BfR and ANSES develop test system for the identification of EHEC contaminations in foods

System detects specifically the EHEC outbreak strain O104:H4

07-Jun-2011 - Germany

A specific detection system for the EHEC germ O104:H4 in foods has been developed and evaluated at the National Reference Laboratory (NRL) for Escherichia coli of the Federal Institute for Risk Assessment (BfR) together with experts from the French Food Agency, ANSES. The EHEC strain O104:H4 is responsible for the current outbreak of EHEC infections with severe health effects, which range from bloody diarrhoea to kidney failure. “We hope that this test will contribute towards identifying the source of the infections with the EHEC strain O104:H4, to withdraw the risk-laden foods rapidly from the market and obtain clarity about the infection chain”, says BFR President Professor Dr. Dr. Andreas Hensel. BfR has by now made the method available to the diagnostic laboratories of the Federal States (Laender).

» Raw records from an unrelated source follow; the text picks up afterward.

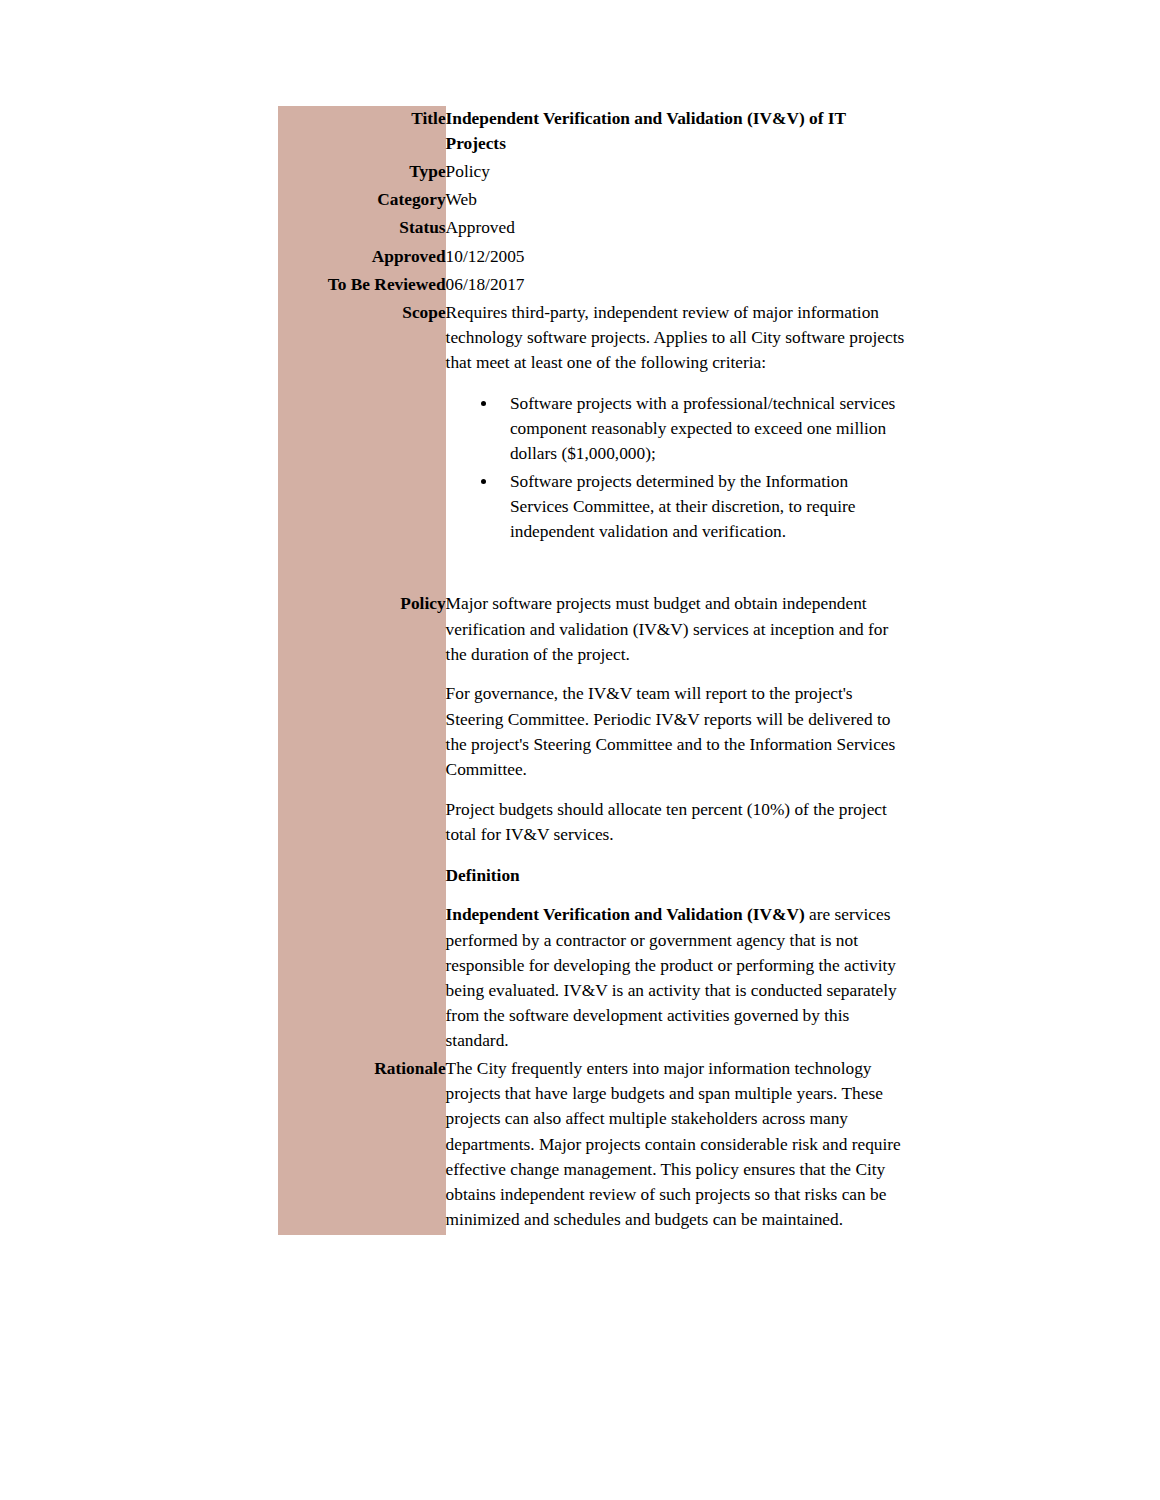| Title | Independent Verification and Validation (IV&V) of IT Projects |
| Type | Policy |
| Category | Web |
| Status | Approved |
| Approved | 10/12/2005 |
| To Be Reviewed | 06/18/2017 |
| Scope | Requires third-party, independent review of major information technology software projects. Applies to all City software projects that meet at least one of the following criteria: Software projects with a professional/technical services component reasonably expected to exceed one million dollars ($1,000,000); Software projects determined by the Information Services Committee, at their discretion, to require independent validation and verification. |
| Policy | Major software projects must budget and obtain independent verification and validation (IV&V) services at inception and for the duration of the project. For governance, the IV&V team will report to the project's Steering Committee. Periodic IV&V reports will be delivered to the project's Steering Committee and to the Information Services Committee. Project budgets should allocate ten percent (10%) of the project total for IV&V services. Definition Independent Verification and Validation (IV&V) are services performed by a contractor or government agency that is not responsible for developing the product or performing the activity being evaluated. IV&V is an activity that is conducted separately from the software development activities governed by this standard. |
| Rationale | The City frequently enters into major information technology projects that have large budgets and span multiple years. These projects can also affect multiple stakeholders across many departments. Major projects contain considerable risk and require effective change management. This policy ensures that the City obtains independent review of such projects so that risks can be minimized and schedules and budgets can be maintained. |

A rapid and reliable test for the detection of the EHEC strain O104:H4 in foods had so far not been available in Germany. For that reason foods contaminated by this specific germ could not yet be identified. Although individual contaminations of vegetables with Shiga toxin-producing germs had been detected, it could not be confirmed that they belong to the outbreak strain EHEC O104:H4.

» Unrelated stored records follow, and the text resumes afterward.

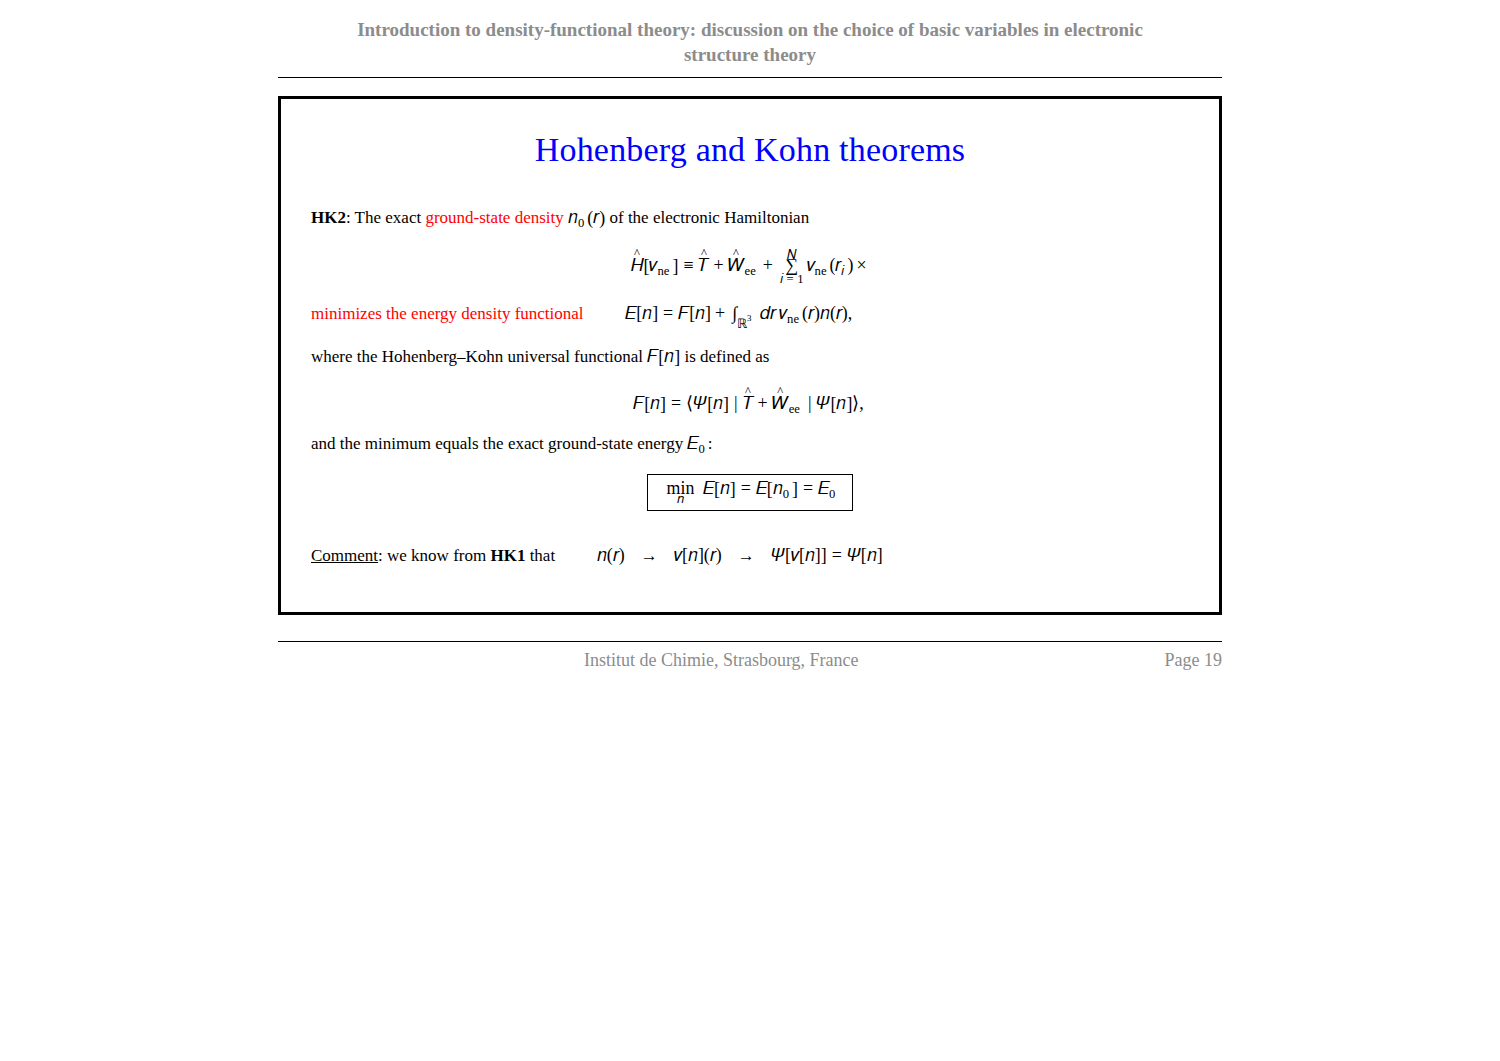Introduction to density-functional theory: discussion on the choice of basic variables in electronic structure theory
Hohenberg and Kohn theorems
HK2: The exact ground-state density n0(r) of the electronic Hamiltonian
H^ [vne] ≡ T^ + W^ee + ∑ i=1 N vne (ri) ×
minimizes the energy density functional E[n] = F[n] + ∫ℝ3 dr vne (r) n(r) ,
where the Hohenberg–Kohn universal functional F[n] is defined as
F[n] = ⟨ Ψ[n] | T^ + W^ee | Ψ[n] ⟩ ,
and the minimum equals the exact ground-state energy E0:
min n E[n] = E[n0] = E0
Comment: we know from HK1 that n(r) → v[n](r) → Ψ[v[n]] = Ψ[n]
Institut de Chimie, Strasbourg, France
Page 19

The method with which the pathogen O104:H4, also referred to as HUSEC 41, was detected in patients affected by EHEC infections in Germany, is a classical multiplex polymerase chain reaction (PCR). It is not yet known whether this method is suited for foods. Under the impression of the massive EHEC O104:H4 outbreak in Germany, a specific quantitative real-time PCR has now been tested at the National Reference laboratory for Escherichia coli  of BfR in food samples and O104:H4 reference strains. It is based on a rapid, quantitative detection of Shiga toxin genes and the Escherichia coli O104:H4 wzx gene. The detection system can identify EHEC O104:H4 in enrichment cultures of suspected foods. First vegetable foods originating from Mecklenburg-Vorpommern and Berlin have already been analysed with the method. EHEC was not detected.